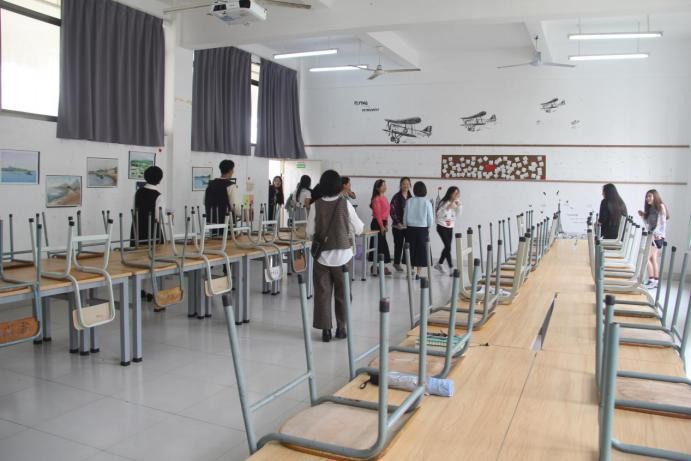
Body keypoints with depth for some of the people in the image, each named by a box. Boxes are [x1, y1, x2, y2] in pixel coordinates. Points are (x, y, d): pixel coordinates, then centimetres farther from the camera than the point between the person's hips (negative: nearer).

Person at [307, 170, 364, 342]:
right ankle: (341, 328, 20)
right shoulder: (345, 204, -9)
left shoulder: (316, 205, -8)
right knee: (342, 292, 14)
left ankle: (325, 329, 9)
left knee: (322, 292, 8)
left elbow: (310, 231, -2)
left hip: (322, 254, 0)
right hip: (342, 254, 0)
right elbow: (359, 229, -3)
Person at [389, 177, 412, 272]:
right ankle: (397, 263, 19)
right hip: (398, 226, -3)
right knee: (398, 245, 4)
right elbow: (392, 211, -7)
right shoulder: (396, 197, -4)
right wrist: (398, 223, -12)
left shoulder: (410, 197, 10)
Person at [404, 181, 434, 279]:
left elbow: (405, 216, 0)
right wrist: (428, 227, 16)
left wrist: (406, 226, 16)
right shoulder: (427, 202, -8)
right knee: (421, 251, 8)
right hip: (422, 229, -1)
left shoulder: (409, 201, -6)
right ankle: (418, 273, 11)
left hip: (410, 229, 1)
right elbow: (430, 218, -4)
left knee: (411, 250, 10)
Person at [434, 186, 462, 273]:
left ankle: (439, 264, 27)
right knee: (448, 247, -11)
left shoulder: (455, 203, 4)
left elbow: (458, 213, -7)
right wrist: (448, 207, -31)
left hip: (450, 228, 7)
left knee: (447, 247, 10)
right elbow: (439, 214, -24)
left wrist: (459, 204, -17)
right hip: (442, 227, -7)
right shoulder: (444, 202, -15)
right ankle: (451, 268, -9)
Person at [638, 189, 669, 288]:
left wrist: (655, 234, -20)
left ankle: (651, 280, -9)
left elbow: (662, 222, -12)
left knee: (646, 257, -13)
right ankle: (656, 281, 9)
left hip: (657, 236, -8)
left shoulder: (661, 206, -5)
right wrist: (643, 216, 3)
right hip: (651, 235, 8)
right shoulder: (649, 208, 16)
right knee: (653, 259, 6)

# [INSTRUCTIONS TO FOLLOW]
Transcribe the stretch of the records from the line containing "left ankle: (325, 329, 9)" through the line containing "right elbow: (439, 214, -24)", both included, reproducing every line without any change.

# [COMPLETED TASK]
left ankle: (325, 329, 9)
left knee: (322, 292, 8)
left elbow: (310, 231, -2)
left hip: (322, 254, 0)
right hip: (342, 254, 0)
right elbow: (359, 229, -3)
Person at [389, 177, 412, 272]:
right ankle: (397, 263, 19)
right hip: (398, 226, -3)
right knee: (398, 245, 4)
right elbow: (392, 211, -7)
right shoulder: (396, 197, -4)
right wrist: (398, 223, -12)
left shoulder: (410, 197, 10)
Person at [404, 181, 434, 279]:
left elbow: (405, 216, 0)
right wrist: (428, 227, 16)
left wrist: (406, 226, 16)
right shoulder: (427, 202, -8)
right knee: (421, 251, 8)
right hip: (422, 229, -1)
left shoulder: (409, 201, -6)
right ankle: (418, 273, 11)
left hip: (410, 229, 1)
right elbow: (430, 218, -4)
left knee: (411, 250, 10)
Person at [434, 186, 462, 273]:
left ankle: (439, 264, 27)
right knee: (448, 247, -11)
left shoulder: (455, 203, 4)
left elbow: (458, 213, -7)
right wrist: (448, 207, -31)
left hip: (450, 228, 7)
left knee: (447, 247, 10)
right elbow: (439, 214, -24)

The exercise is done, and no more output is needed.